== PAGE EXCERPT ==
On Sat, Nov 14, 2009 at 3:28 PM, Greg Sabino Mullane <greg@turnstep.com> wrote:

3. Slony. Setup a slave database, get everything in sync, then switch over to the
new database. Very minimal downtime (seconds to minutes). Requires all tables
have primary keys.

4. Bucardo. Similar to the steps of Slony above. More forgiving of interruptions
in the original replication event.

I've never done this process myself. I'm wondering how flexible Slony
and Bucardo are with the versions of Postgres they support.

Does the Slony version run on the new version have to match the Slony
version on the old one? Do old versions of Slony work on new versions
of Postgres? Or do you have to update the version of Slony on the old
database before you can move to a new database version because the new
database version requires a newer version of Slony?

I'm even less familiar with Bucardo but have the same questions there too.

--
greg

#6Mark Richardson
markmapo@yahoo.com
In reply to: Bruce Momjian (#5)
Re: Upgrading databases

I didn't actually run Sloany, so their may be some better people to ask.
 
However, the versions of Sloany depend on different versions of postgres - so if you use the latest version of Postgres, then you'll need the latest version of Sloany.  From what I could tell, you run Sloany on your master (which ever database you want to propogate - probably an old database) and it updates/populates the slaves (the new database).  So you'll have to get an older version os Sloany to do this.  Again, I never ran it so take my advice for what it's worth.

--- On Sat, 11/14/09, Greg Stark <gsstark@mit.edu> wrote:

From: Greg Stark <gsstark@mit.edu>
Subject: Re: Upgrading databases
To: "Greg Sabino Mullane" <greg@turnstep.com>
Cc: pgsql-interfaces@postgresql.org, markmapo@yahoo.com
Date: Saturday, November 14, 2009, 11:48 AM

On Sat, Nov 14, 2009 at 3:28 PM, Greg Sabino Mullane <greg@turnstep.com> wrote:

3. Slony. Setup a slave database, get everything in sync, then switch over to the
new database. Very minimal downtime (seconds to minutes). Requires all tables
have primary keys.

4. Bucardo. Similar to the steps of Slony above. More forgiving of interruptions
in the original replication event.

I've never done this process myself. I'm wondering how flexible Slony
and Bucardo are with the versions of Postgres they support.

Does the Slony version run on the new version have to match the Slony
version on the old one? Do old versions of Slony work on new versions
of Postgres? Or do you have to update the version of Slony on the old
database before you can move to a new database version because the new
database version requires a newer version of Slony?

== WHAT TO WORK ON ==
Transcribe the stretch of the mailing-list thread on upgrading databases from "I'm even less" through "what it's worth.", word for word.

== STORED RECORDS ==
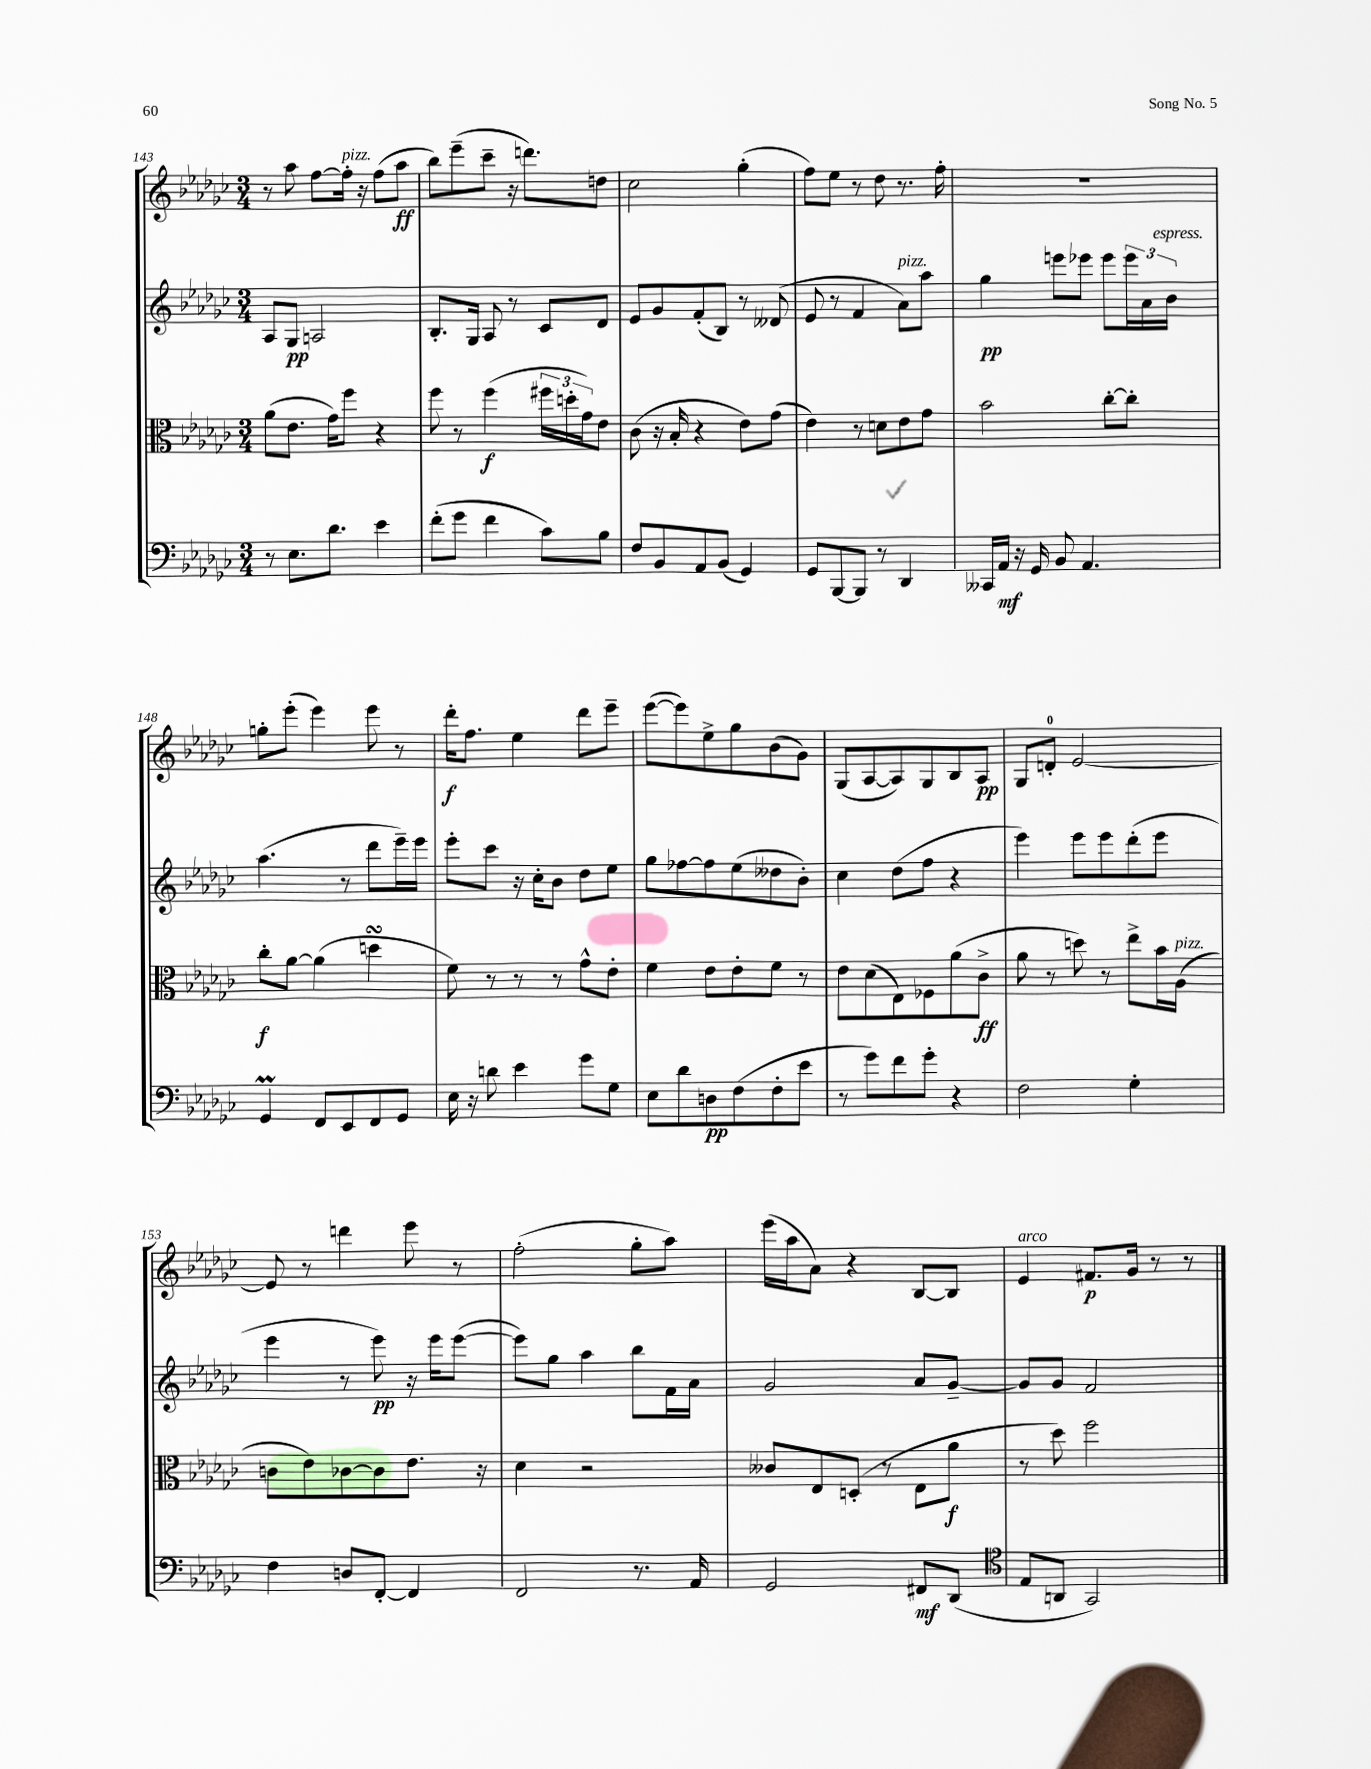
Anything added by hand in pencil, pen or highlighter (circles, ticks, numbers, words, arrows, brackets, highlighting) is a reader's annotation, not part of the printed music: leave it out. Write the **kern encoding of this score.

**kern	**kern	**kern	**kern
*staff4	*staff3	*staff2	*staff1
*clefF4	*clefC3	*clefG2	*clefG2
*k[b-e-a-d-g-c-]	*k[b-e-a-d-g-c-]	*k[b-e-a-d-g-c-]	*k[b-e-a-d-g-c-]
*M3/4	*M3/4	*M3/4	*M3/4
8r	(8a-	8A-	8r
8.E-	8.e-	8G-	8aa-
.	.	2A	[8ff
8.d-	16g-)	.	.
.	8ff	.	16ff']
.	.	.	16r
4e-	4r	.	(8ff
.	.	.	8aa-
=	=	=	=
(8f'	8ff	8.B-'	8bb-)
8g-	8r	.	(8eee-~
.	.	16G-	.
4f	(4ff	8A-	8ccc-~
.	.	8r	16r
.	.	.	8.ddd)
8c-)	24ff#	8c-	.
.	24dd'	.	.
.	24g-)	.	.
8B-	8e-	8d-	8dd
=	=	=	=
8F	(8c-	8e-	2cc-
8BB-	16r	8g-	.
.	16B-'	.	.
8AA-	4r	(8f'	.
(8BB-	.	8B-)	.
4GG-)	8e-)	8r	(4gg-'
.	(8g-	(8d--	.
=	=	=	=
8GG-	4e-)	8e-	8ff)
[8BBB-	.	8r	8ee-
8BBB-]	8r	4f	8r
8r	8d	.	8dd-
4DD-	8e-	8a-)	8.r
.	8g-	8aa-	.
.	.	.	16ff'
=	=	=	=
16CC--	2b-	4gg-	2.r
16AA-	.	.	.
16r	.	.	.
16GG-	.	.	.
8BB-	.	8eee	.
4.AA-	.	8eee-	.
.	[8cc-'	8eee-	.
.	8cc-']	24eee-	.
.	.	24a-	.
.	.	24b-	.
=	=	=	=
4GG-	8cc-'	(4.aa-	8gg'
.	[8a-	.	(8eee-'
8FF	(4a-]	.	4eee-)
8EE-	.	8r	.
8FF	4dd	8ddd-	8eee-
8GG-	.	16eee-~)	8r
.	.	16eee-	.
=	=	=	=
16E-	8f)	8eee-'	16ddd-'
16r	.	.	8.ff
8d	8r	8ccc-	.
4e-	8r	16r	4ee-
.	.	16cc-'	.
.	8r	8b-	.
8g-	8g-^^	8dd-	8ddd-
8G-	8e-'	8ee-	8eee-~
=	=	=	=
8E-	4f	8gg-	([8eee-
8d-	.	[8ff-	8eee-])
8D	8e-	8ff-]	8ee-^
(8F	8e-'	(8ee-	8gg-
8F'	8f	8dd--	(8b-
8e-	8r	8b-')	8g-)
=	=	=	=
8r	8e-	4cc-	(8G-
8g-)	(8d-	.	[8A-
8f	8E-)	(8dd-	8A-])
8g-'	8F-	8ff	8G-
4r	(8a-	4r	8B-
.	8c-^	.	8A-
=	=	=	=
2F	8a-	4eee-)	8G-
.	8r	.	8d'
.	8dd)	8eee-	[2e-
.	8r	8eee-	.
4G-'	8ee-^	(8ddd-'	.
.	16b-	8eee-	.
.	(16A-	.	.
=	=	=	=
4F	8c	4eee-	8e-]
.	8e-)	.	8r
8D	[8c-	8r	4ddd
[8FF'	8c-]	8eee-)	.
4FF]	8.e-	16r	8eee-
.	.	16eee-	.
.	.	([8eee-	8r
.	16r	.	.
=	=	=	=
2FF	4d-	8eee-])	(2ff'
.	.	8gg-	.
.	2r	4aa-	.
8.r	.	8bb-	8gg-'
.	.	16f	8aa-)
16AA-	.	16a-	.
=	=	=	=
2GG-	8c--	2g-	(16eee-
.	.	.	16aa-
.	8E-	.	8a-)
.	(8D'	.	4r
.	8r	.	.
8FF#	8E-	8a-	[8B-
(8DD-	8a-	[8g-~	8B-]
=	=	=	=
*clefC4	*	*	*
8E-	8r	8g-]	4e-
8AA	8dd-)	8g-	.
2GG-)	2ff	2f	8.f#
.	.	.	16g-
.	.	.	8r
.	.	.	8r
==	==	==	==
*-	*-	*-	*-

== FULL ANSWER ==
I'm even less familiar with Bucardo but have the same questions there too.

--
greg

#6Mark Richardson
markmapo@yahoo.com
In reply to: Bruce Momjian (#5)
Re: Upgrading databases

I didn't actually run Sloany, so their may be some better people to ask.
 
However, the versions of Sloany depend on different versions of postgres - so if you use the latest version of Postgres, then you'll need the latest version of Sloany.  From what I could tell, you run Sloany on your master (which ever database you want to propogate - probably an old database) and it updates/populates the slaves (the new database).  So you'll have to get an older version os Sloany to do this.  Again, I never ran it so take my advice for what it's worth.